EXTRACTED TEXT:
In any event, even if Suetonius is referring to Jesus by a misspelled epithet, he does not help us much in our quest for non-Christian references to Jesus. Jesus himself would have been dead for some twenty years when these riots in Rome took place, so at best Suetonius would be providing evidence, if he can count for evidence, that there were Christians in Rome during the reign of Claudius. But this could have been the case whether Jesus lived or not, since mythicists would argue that the “myth” of Christ had already been invented by then, as had the supposed life of the made-up figure of Jesus.
Whereas these first two sparse references are of limited use, a third by the Roman historian Tacitus seems more promising.
Tacitus
Tacitus wrote his famous Annals of Imperial Rome in 115 CE as a history of the empire from 14 to 68 CE. Probably the best-known single passage of this sixteen-volume work is the one in which he discusses the fire that consumed a good portion of Rome during the reign of the emperor Nero, in 64 CE. According to Tacitus, it was the emperor himself who had arranged for arsonists to set fire to the city because he wanted to implement his own architectural plans and could not very well do so while the older parts of the city were still standing. But the plan backfired, as many citizens—including those, no doubt, who had been burned out of house and home—suspected that the emperor himself was responsible. Nero needed to shift the blame onto someone else, and so, according to Tacitus, he claimed that the Christians had done it. The populace at large was willing to believe the charge, Tacitus tells us, because the Christians were widely maligned for their “hatred of the human race.”
And so Nero had the Christians rounded up and executed in very public, painful, and humiliating ways. Some of them, Tacitus indicates, were rolled in pitch and set aflame while still alive to light Nero’s gardens; others were wrapped in fresh animal skins and had wild dogs set on them, tearing them to shreds. It was not a pretty sight.
In the context of this gory account, Tacitus explains that “Nero falsely accused those whom…the populace called Christians. The author of this name, Christ, was put to death by the procurator, Pontius Pilate, while Tiberius was emperor; but the dangerous superstition, though suppressed for the moment, broke out again not only in Judea, the origin of this evil, but even in the city [of Rome].”
Once again, Jesus is not actually named here, but it is obvious in this instance that he is the one being referred to and that Tacitus knows some very basic information about him. He was called Christ, he was executed at the order of Pontius Pilate, and this was during the reign of Tiberius. Moreover, this happened in Judea, presumably, since that was where Pilate was the governor and since that was where Jesus’s followers originated. All of this confirms information otherwise available from Christian sources, as we will see.
Some mythicists argue that this reference in Tacitus was not actually written by him—they claim the same thing for Pliny and Suetonius, where the references are less important—but were inserted into his writings (interpolated) by Christians who copied them, producing the manuscripts of Tacitus we have today. (We have no originals, only later copies.)12 I don’t know of any trained classicists or scholars of ancient Rome who think this, and it seems highly unlikely. The mythicists certainly have a reason for arguing this: they do not want to think there are any references to Jesus in our early sources outside the New Testament, and so when they find any such reference, they claim the reference was not original but was inserted by Christians. But surely the best way to deal with evidence is not simply to dismiss it when it happens to be inconvenient. Tacitus evidently did know some things about Jesus.

DATASET SECTION:

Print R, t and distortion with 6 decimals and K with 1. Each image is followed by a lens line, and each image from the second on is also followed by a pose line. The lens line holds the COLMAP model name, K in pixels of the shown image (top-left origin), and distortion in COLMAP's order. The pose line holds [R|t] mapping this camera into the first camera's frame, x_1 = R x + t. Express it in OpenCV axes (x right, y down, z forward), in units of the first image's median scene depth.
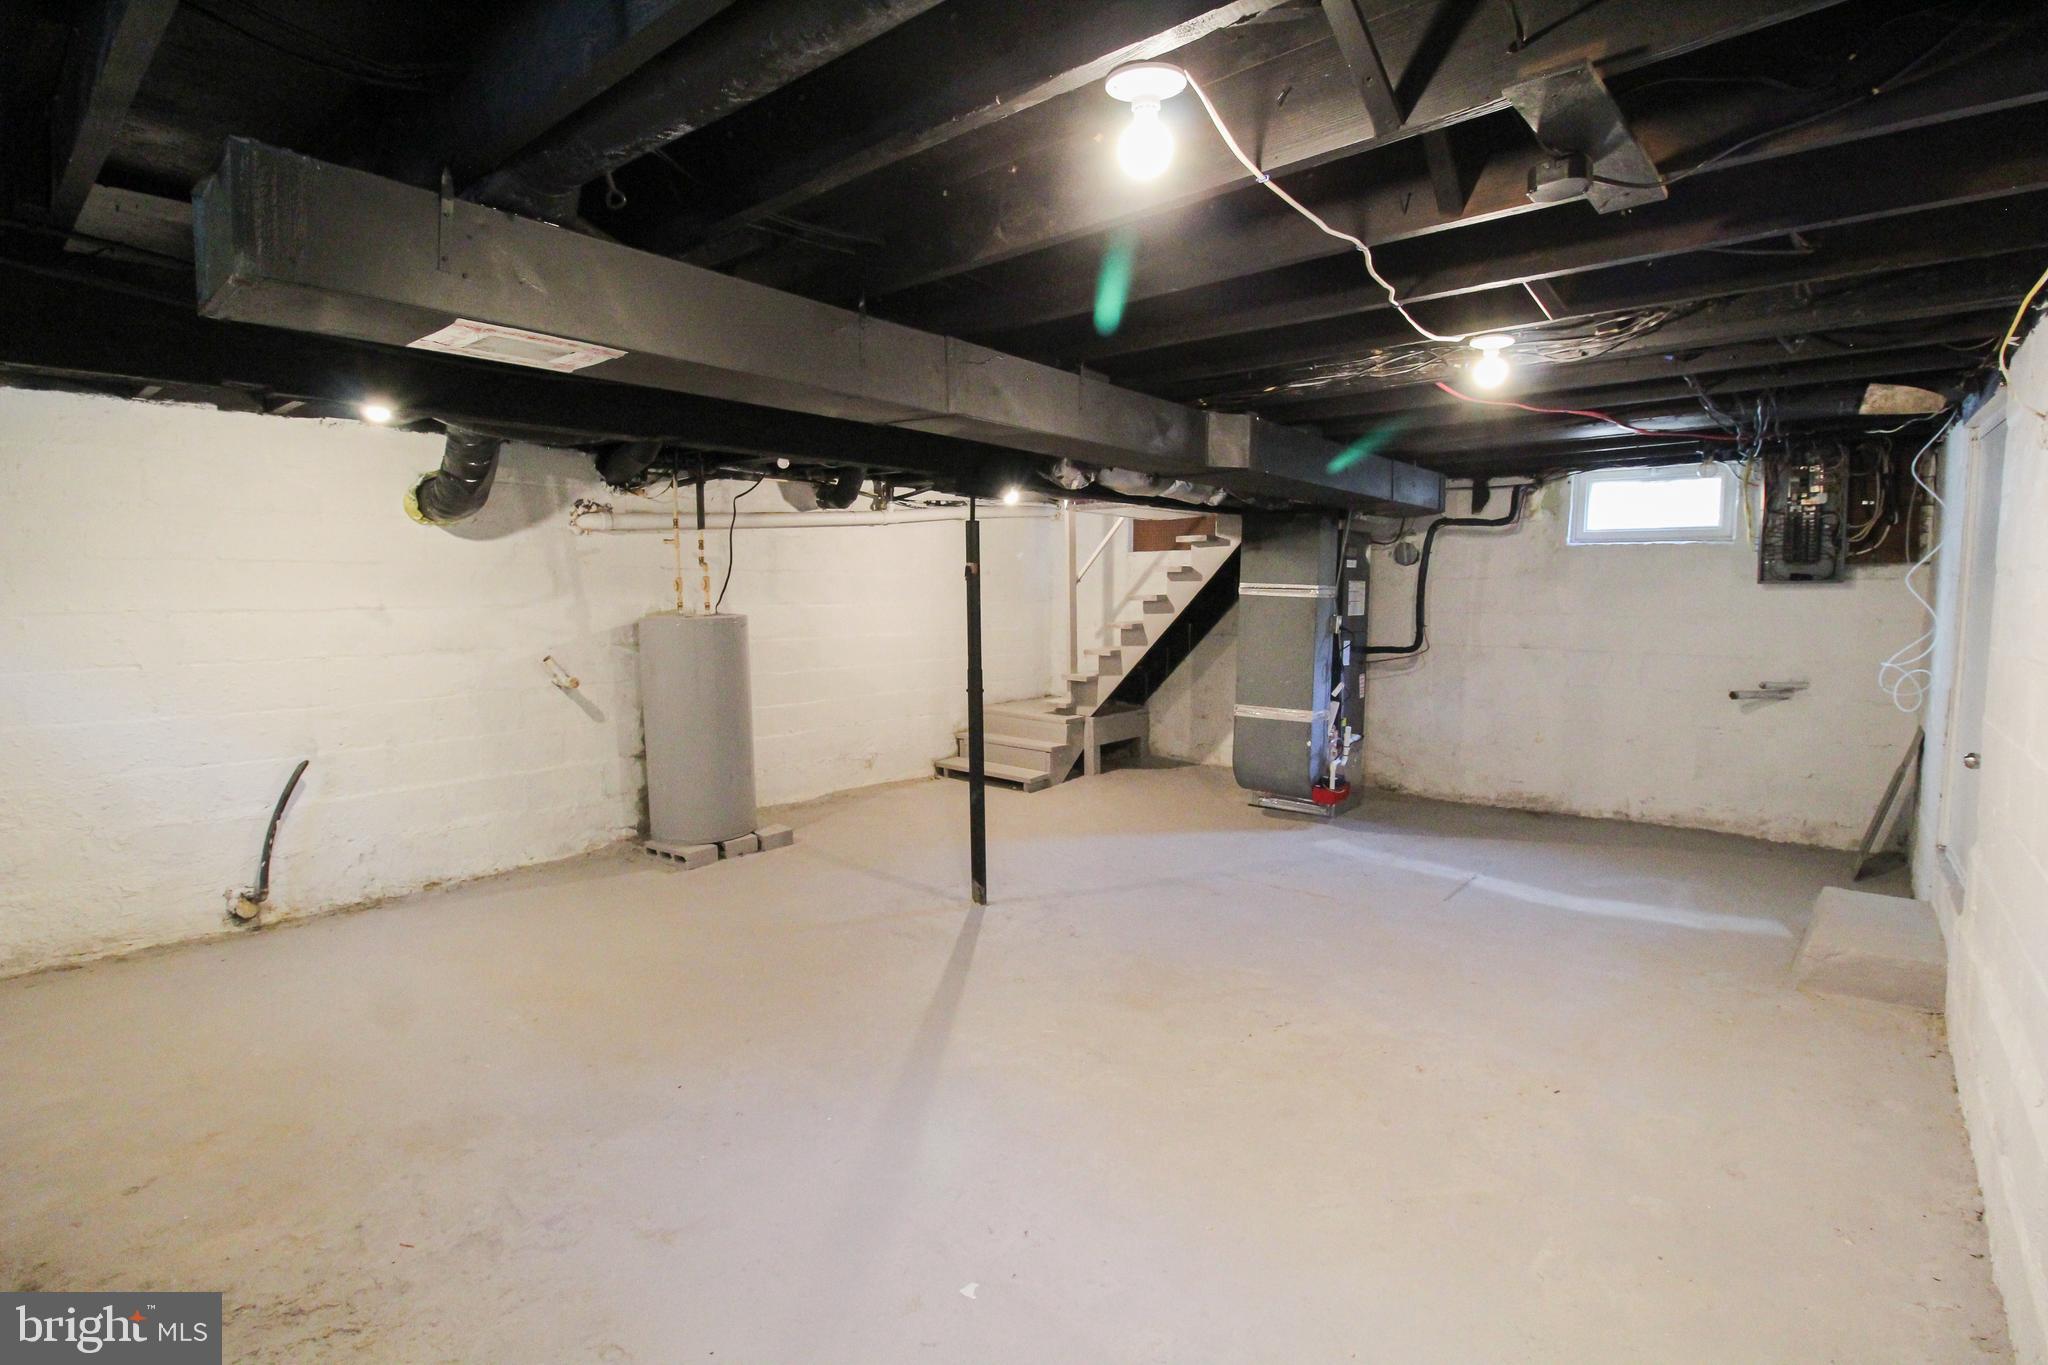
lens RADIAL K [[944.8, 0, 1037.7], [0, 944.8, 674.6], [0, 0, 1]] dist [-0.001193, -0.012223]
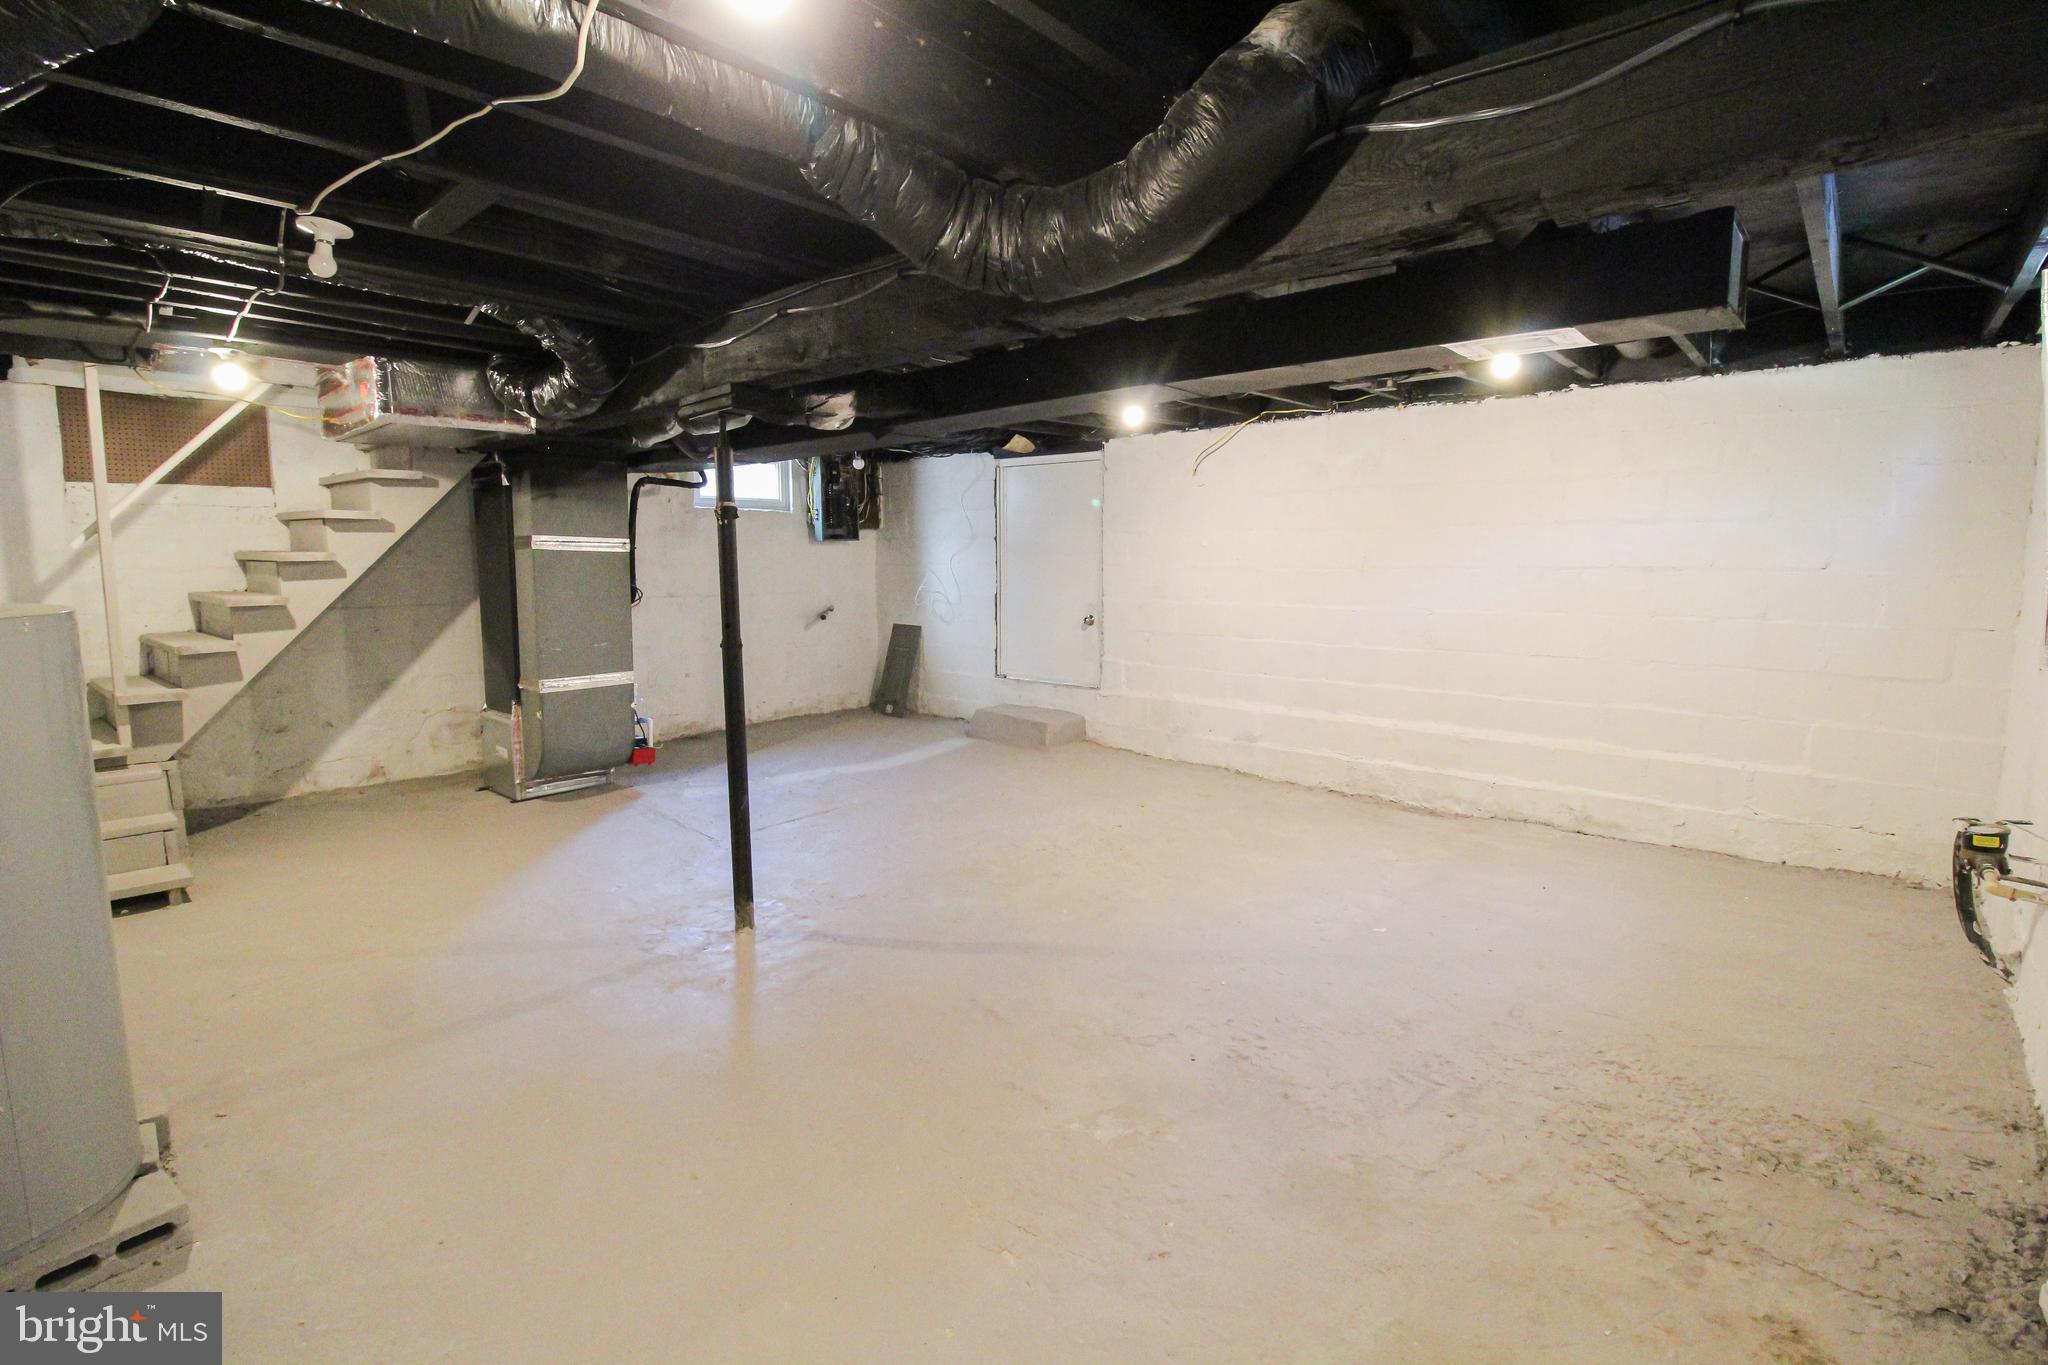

PROBLEM TO WORK ON: In the passage on Tacitus, in what year did Tacitus write his Annals of Imperial Rome? Work only from the passage on Tacitus, not from the listing.

WRITTEN RESPONSE: 115 CE.